Return every line of text from all the records below, unchanged and in the same order, but leave out the pictures.

Start of Given entries

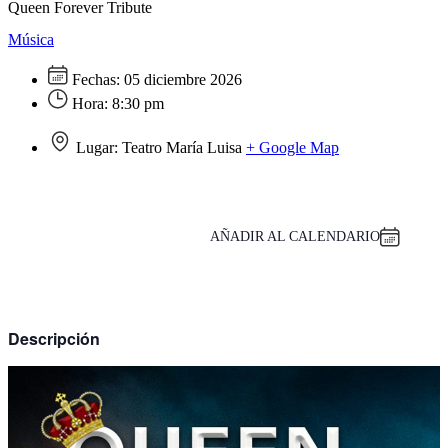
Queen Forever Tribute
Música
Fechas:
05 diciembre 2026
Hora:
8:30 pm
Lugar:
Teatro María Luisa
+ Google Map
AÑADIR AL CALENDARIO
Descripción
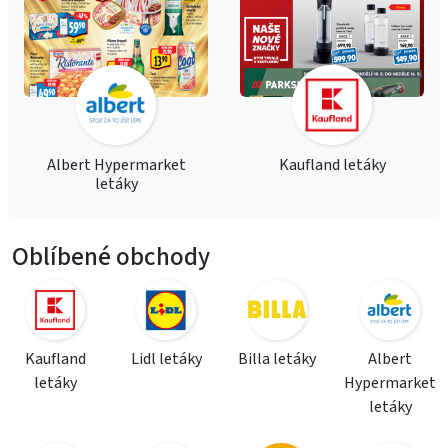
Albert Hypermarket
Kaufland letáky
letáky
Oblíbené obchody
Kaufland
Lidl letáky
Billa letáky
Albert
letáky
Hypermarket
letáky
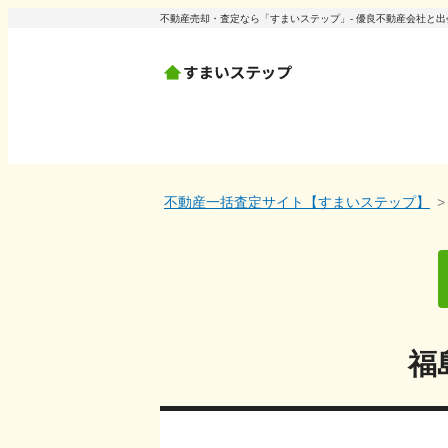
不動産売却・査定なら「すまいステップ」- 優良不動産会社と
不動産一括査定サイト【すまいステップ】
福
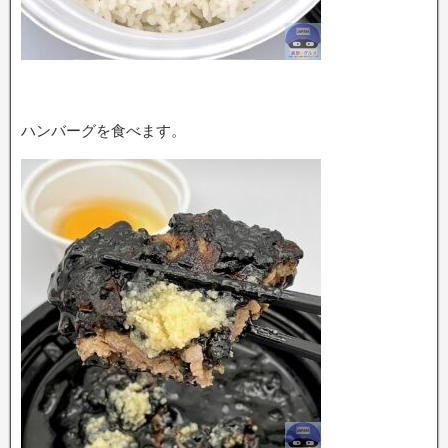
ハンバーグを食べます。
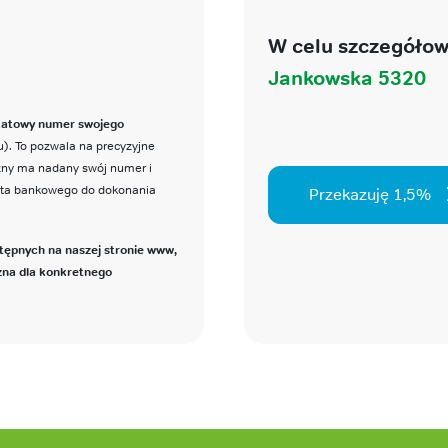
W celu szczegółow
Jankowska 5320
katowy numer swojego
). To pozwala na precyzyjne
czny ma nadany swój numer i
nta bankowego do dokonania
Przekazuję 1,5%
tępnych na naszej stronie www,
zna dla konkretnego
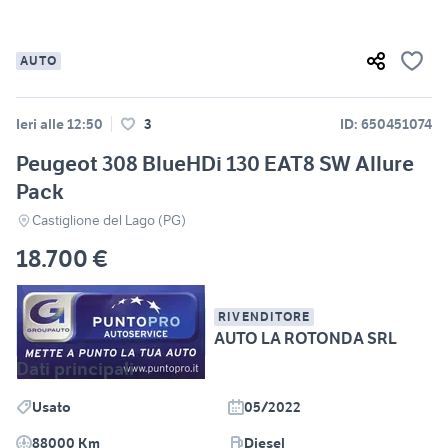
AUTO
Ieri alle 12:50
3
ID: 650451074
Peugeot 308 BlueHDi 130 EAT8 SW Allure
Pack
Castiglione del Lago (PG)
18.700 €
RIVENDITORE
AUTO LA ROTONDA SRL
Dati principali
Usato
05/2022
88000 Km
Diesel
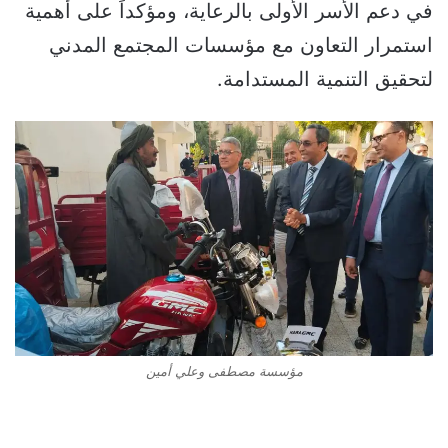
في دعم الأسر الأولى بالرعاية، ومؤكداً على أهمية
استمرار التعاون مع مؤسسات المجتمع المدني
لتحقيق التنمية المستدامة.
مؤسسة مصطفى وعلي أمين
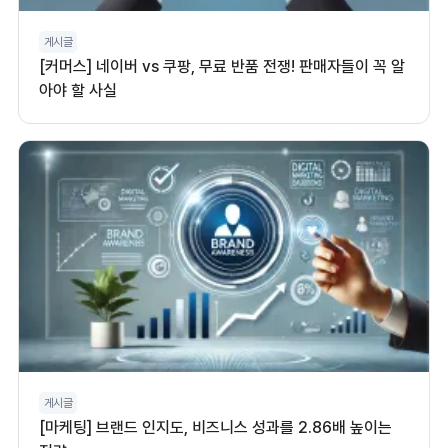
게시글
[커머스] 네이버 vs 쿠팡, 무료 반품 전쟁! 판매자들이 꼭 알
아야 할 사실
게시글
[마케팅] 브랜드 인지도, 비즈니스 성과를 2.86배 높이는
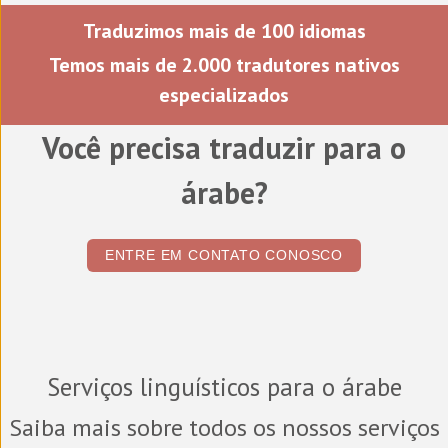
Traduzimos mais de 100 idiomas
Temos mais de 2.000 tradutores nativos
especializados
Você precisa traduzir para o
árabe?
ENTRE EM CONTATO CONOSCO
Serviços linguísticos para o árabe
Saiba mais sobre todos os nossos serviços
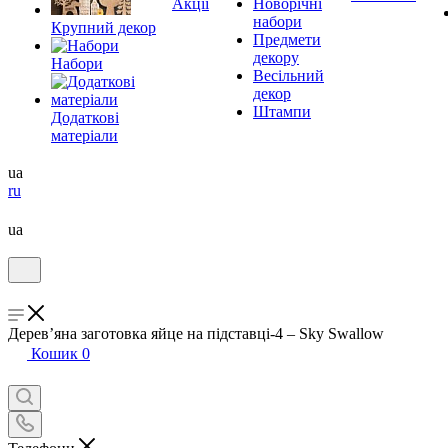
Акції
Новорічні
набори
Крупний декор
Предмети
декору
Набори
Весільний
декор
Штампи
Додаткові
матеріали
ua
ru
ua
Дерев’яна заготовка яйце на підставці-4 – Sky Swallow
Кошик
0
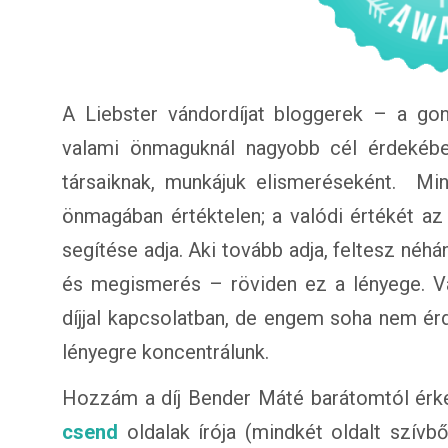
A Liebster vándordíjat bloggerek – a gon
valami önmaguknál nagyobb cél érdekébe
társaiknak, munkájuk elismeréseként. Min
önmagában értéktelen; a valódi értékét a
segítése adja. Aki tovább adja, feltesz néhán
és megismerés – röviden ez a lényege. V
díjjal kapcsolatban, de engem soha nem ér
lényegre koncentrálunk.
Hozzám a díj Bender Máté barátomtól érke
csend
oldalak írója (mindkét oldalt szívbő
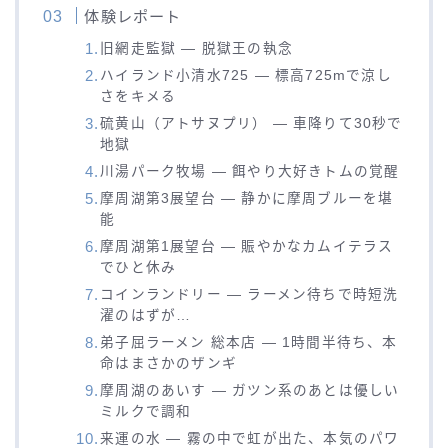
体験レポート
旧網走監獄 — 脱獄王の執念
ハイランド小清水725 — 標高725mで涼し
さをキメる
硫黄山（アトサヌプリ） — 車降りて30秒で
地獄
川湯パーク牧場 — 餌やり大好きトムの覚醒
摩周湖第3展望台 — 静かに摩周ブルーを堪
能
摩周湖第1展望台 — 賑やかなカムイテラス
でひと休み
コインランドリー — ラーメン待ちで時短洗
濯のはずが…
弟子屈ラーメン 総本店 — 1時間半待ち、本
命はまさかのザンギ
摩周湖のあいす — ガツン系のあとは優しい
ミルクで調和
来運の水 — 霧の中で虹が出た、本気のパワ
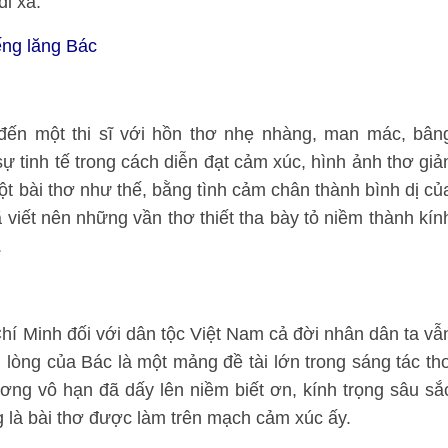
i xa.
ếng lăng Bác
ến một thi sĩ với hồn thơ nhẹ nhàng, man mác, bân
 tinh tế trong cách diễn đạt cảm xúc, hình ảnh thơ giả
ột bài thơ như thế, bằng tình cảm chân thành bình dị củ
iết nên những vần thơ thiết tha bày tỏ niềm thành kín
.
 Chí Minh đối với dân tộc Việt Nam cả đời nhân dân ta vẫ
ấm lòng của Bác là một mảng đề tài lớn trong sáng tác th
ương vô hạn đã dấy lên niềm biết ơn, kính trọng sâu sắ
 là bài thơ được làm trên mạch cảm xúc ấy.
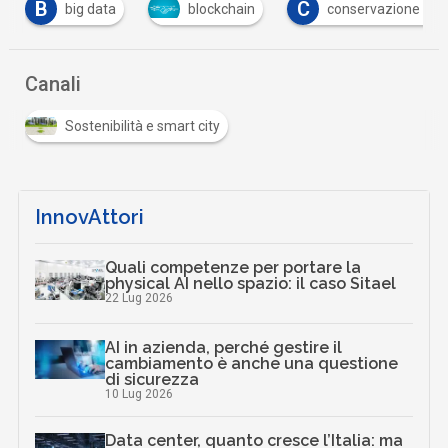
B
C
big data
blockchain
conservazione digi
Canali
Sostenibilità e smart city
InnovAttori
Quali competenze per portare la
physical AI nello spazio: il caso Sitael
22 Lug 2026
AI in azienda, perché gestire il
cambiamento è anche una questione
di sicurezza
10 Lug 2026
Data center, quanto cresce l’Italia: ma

End of Given entries

§ Solution to this task
Queen Forever Tribute
Música
Fechas:
05 diciembre 2026
Hora:
8:30 pm
Lugar:
Teatro María Luisa
+ Google Map
AÑADIR AL CALENDARIO
Descripción
Albert Hypermarket
Kaufland letáky
letáky
Oblíbené obchody
Kaufland
Lidl letáky
Billa letáky
Albert
letáky
Hypermarket
letáky
不動産売却・査定なら「すまいステップ」- 優良不動産会社と
不動産一括査定サイト【すまいステップ】
福
ハンバーグを食べます。
W celu szczegółow
Jankowska 5320
katowy numer swojego
). To pozwala na precyzyjne
czny ma nadany swój numer i
nta bankowego do dokonania
Przekazuję 1,5%
tępnych na naszej stronie www,
zna dla konkretnego
AUTO
Ieri alle 12:50
3
ID: 650451074
Peugeot 308 BlueHDi 130 EAT8 SW Allure
Pack
Castiglione del Lago (PG)
18.700 €
RIVENDITORE
AUTO LA ROTONDA SRL
Dati principali
Usato
05/2022
88000 Km
Diesel
في دعم الأسر الأولى بالرعاية، ومؤكداً على أهمية
استمرار التعاون مع مؤسسات المجتمع المدني
لتحقيق التنمية المستدامة.
مؤسسة مصطفى وعلي أمين
게시글
[커머스] 네이버 vs 쿠팡, 무료 반품 전쟁! 판매자들이 꼭 알
아야 할 사실
게시글
[마케팅] 브랜드 인지도, 비즈니스 성과를 2.86배 높이는
Traduzimos mais de 100 idiomas
Temos mais de 2.000 tradutores nativos
especializados
Você precisa traduzir para o
árabe?
ENTRE EM CONTATO CONOSCO
Serviços linguísticos para o árabe
Saiba mais sobre todos os nossos serviços
Акції
Новорічні
набори
Крупний декор
Предмети
декору
Набори
Весільний
декор
Штампи
Додаткові
матеріали
ua
ru
ua
Дерев’яна заготовка яйце на підставці-4 – Sky Swallow
Кошик
0
A Liebster vándordíjat bloggerek – a gon
valami önmaguknál nagyobb cél érdekébe
társaiknak, munkájuk elismeréseként. Min
önmagában értéktelen; a valódi értékét a
segítése adja. Aki tovább adja, feltesz néhán
és megismerés – röviden ez a lényege. V
díjjal kapcsolatban, de engem soha nem ér
lényegre koncentrálunk.
Hozzám a díj Bender Máté barátomtól érke
csend
oldalak írója (mindkét oldalt szívbő
体験レポート
旧網走監獄 — 脱獄王の執念
ハイランド小清水725 — 標高725mで涼し
さをキメる
硫黄山（アトサヌプリ） — 車降りて30秒で
地獄
川湯パーク牧場 — 餌やり大好きトムの覚醒
摩周湖第3展望台 — 静かに摩周ブルーを堪
能
摩周湖第1展望台 — 賑やかなカムイテラス
でひと休み
コインランドリー — ラーメン待ちで時短洗
濯のはずが…
弟子屈ラーメン 総本店 — 1時間半待ち、本
命はまさかのザンギ
摩周湖のあいす — ガツン系のあとは優しい
ミルクで調和
来運の水 — 霧の中で虹が出た、本気のパワ
i xa.
ếng lăng Bác
ến một thi sĩ với hồn thơ nhẹ nhàng, man mác, bân
 tinh tế trong cách diễn đạt cảm xúc, hình ảnh thơ giả
ột bài thơ như thế, bằng tình cảm chân thành bình dị củ
iết nên những vần thơ thiết tha bày tỏ niềm thành kín
.
 Chí Minh đối với dân tộc Việt Nam cả đời nhân dân ta vẫ
ấm lòng của Bác là một mảng đề tài lớn trong sáng tác th
ương vô hạn đã dấy lên niềm biết ơn, kính trọng sâu sắ
 là bài thơ được làm trên mạch cảm xúc ấy.
B
C
big data
blockchain
conservazione digi
Canali
Sostenibilità e smart city
InnovAttori
Quali competenze per portare la
physical AI nello spazio: il caso Sitael
22 Lug 2026
AI in azienda, perché gestire il
cambiamento è anche una questione
di sicurezza
10 Lug 2026
Data center, quanto cresce l’Italia: ma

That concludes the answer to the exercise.